2009. gdb 7.0 added support for reverse execution (a work that began in 2006). The built-in “record” target supports reverse debugging on user-level single-threaded programs on the same host. The command set for reverse debugging is fairly full-featured, but is a bit quirky with a “set direction” command that makes regular run-control commands work in reverse. The record technology is quite slow since it basically records the effect of each and every instruction run in the program. It is really more similar to the technology underlying Green Hills time machine (complete trace of all operations), than to solutions that rerun code to reconstruct state, such as Simics, UndoDB, revirt, and the Bidirectional debugger.
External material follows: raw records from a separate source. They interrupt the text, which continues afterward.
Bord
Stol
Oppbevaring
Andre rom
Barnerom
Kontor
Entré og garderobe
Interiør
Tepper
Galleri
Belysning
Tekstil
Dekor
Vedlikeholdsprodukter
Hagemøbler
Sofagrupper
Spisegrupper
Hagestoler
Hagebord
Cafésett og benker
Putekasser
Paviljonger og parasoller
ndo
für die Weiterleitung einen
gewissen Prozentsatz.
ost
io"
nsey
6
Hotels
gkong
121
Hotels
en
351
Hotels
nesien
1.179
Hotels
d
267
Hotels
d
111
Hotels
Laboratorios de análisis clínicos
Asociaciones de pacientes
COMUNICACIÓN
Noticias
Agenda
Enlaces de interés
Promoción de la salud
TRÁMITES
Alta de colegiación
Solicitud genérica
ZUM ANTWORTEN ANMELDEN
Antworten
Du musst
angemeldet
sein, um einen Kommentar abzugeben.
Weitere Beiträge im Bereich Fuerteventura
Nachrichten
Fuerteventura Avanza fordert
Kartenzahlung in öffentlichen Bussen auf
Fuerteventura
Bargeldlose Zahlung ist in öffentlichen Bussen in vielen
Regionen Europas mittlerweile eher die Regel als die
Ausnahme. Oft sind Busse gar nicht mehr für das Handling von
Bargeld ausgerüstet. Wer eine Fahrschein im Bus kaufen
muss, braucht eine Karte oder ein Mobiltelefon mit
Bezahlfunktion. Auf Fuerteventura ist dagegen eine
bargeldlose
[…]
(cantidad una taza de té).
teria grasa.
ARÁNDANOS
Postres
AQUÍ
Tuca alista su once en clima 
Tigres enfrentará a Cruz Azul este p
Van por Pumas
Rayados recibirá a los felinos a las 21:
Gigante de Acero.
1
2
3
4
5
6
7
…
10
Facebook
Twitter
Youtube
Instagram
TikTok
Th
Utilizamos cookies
In addition to its built-in target, gdb can also control external reversible debug systems over the gdb serial protocol. This made the changes to gdb-serial created by Virtutech for Simics in 2005 part of the mainline gdb release. Several tools support the command set, including VmWare, UndoDB, and Simics. There was also a set of MI commands added to basically let Eclipse use gdb as a backend for reverse debug, including using it to control external tools via gdb-serial. How this happened is quite a long story, and I made a small contribution to the gdb code base myself in the process. Read about this here.
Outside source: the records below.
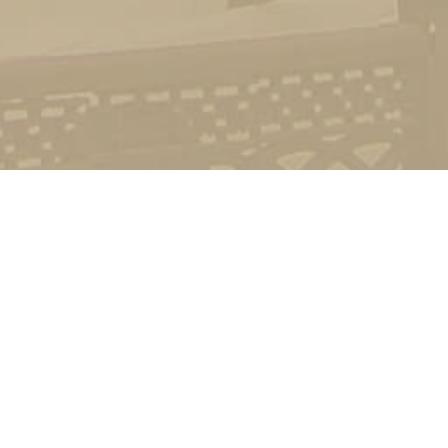
Стати студентом
Соціально-психологічна підтримка
Зворотній зв'язок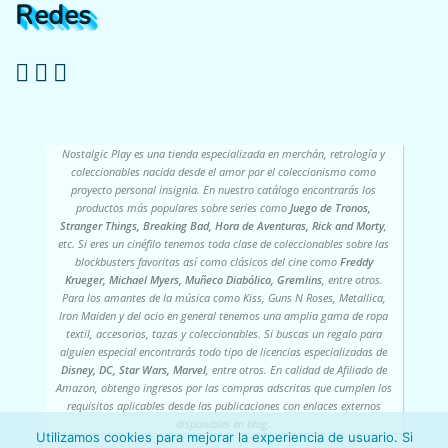
Redes
Nostalgic Play es una tienda especializada en merchán, retrología y
coleccionables nacida desde el amor por el coleccionismo como
proyecto personal insignia. En nuestro catálogo encontrarás los
productos más populares sobre series como
Juego de Tronos,
Stranger Things, Breaking Bad, Hora de Aventuras, Rick and Morty
,
etc. Si eres un cinéfilo tenemos toda clase de coleccionables sobre las
blockbusters favoritas así como clásicos del cine como
Freddy
Krueger, Michael Myers, Muñeco Diabólico, Gremlins
, entre otros.
Para los amantes de la música como Kiss, Guns N Roses, Metallica,
Iron Maiden y del ocio en general tenemos una amplia gama de ropa
textil, accesorios, tazas y coleccionables. Si buscas un regalo para
alguien especial encontrarás todo tipo de licencias especializadas de
Disney, DC, Star Wars, Marvel
, entre otros. En calidad de Afiliado de
Amazon, obtengo ingresos por las compras adscritas que cumplen los
requisitos aplicables desde las publicaciones con enlaces externos
disponibles en blog.
Utilizamos cookies para mejorar la experiencia de usuario. Si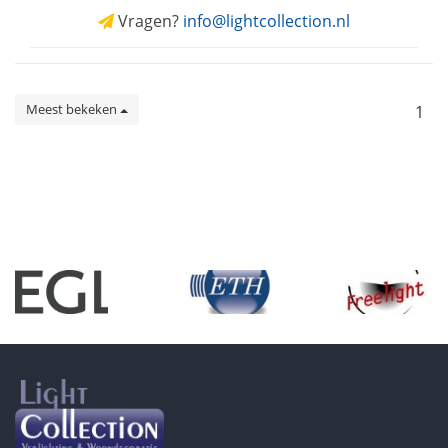
Vragen?
info@lightcollection.nl
Meest bekeken
1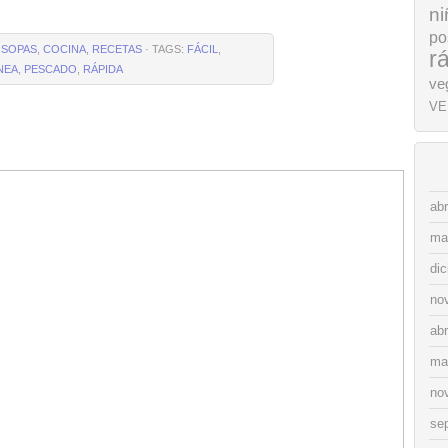
ni
po
 SOPAS
,
COCINA
,
RECETAS
· TAGS:
FÁCIL
,
r
NEA
,
PESCADO
,
RÁPIDA
ve
VE
abr
ma
di
no
abr
ma
no
se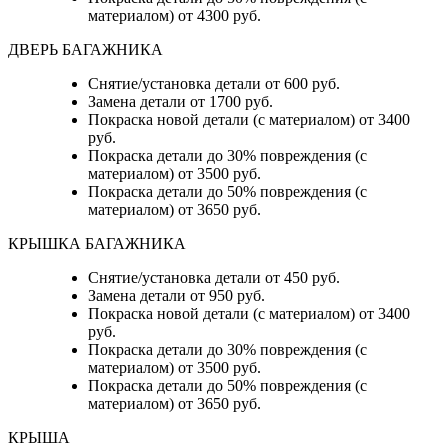
материалом) от 4300 руб.
ДВЕРЬ БАГАЖНИКА
Снятие/установка детали от 600 руб.
Замена детали от 1700 руб.
Покраска новой детали (с материалом) от 3400
руб.
Покраска детали до 30% повреждения (с
материалом) от 3500 руб.
Покраска детали до 50% повреждения (с
материалом) от 3650 руб.
КРЫШКА БАГАЖНИКА
Снятие/установка детали от 450 руб.
Замена детали от 950 руб.
Покраска новой детали (с материалом) от 3400
руб.
Покраска детали до 30% повреждения (с
материалом) от 3500 руб.
Покраска детали до 50% повреждения (с
материалом) от 3650 руб.
КРЫША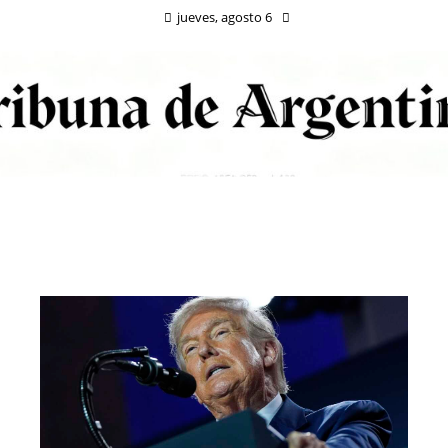
jueves, agosto 6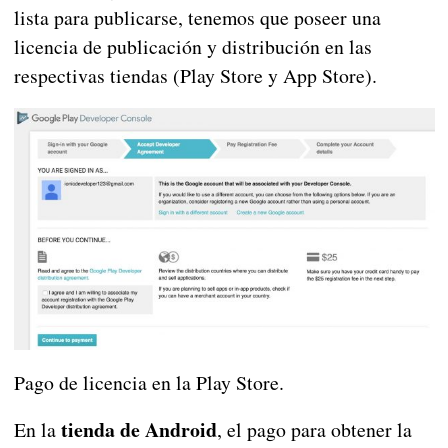
lista para publicarse, tenemos que poseer una
licencia de publicación y distribución en las
respectivas tiendas (Play Store y App Store).
Pago de licencia en la Play Store.
tienda de Android
En la
, el pago para obtener la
2009. Eclipse CDT added support for reverse execution, using gdb 7.0 reverse as the initial backend. As noted above, this lets Eclipse also use other reverse debugging backends (Eclipse uses the gdb-MI interface to gdb to control the debug session). This is noteworthy since it meant that the buttons to control reverse execution are now part of the CDT, making it much easier to use Eclipse to build a frontend to any reversible backend. Eclipse is not really a debugger, just an interface to a debugger.
2009. Microsoft Visual Studio got record-replay debugging with IntelliTrace. It is strictly about replay debugging, including the nice ability to send traces around between developers. There are no backwards breakpoints. The support is limited to programs running on top of the .net runtime system, meaning that it does not apply to classic Windows software. Using the CLR virtual machine as the implementation basis should make the implementation easier, cleaner, and faster compared to a machine-level native solution. It is user-level, single-threaded, and host-based. Time concept is unknown. It seems to record only some part of the past state, meaning that not all system investigation operations can be performed in the past.
2011. Adobe demonstrated (but has not yet launched) reverse debugging in their Flash Builder programming environment. A nice video is posted on the Adobe website. Seems to be based on the virtual machine that flash runs on, and includes what looks like pretty powerful backwards data analysis tools. In a blog post, the developer describes some of the features, which to me seem to indicate some pretty heavy recording.
2011. VmWare removed support for reverse debugging.
2015. Mozilla rr was launched, as open-source modern implementation of user-mode reverse debug with explicit support for record-replay debugging.
2016. Simulics was launched. Closed-source commercial reverse debugger based on full-system simulation, for the embedded systems market.
In researching these commercial tools, I am pretty sure there is at least one that is lost. A company called Visicomp launched a Java debugger called RetroVue in 2002 which supposedly did allow backwards debugging in some way. However, it seems that this tool was not really practical, being too slow for actual use. It seems to have disappeared since without anyone picking up its legacy. The technology was apparently pretty much like the Omniscient Debugger presented in 2003 and which I described in the blog post on reverse execution research.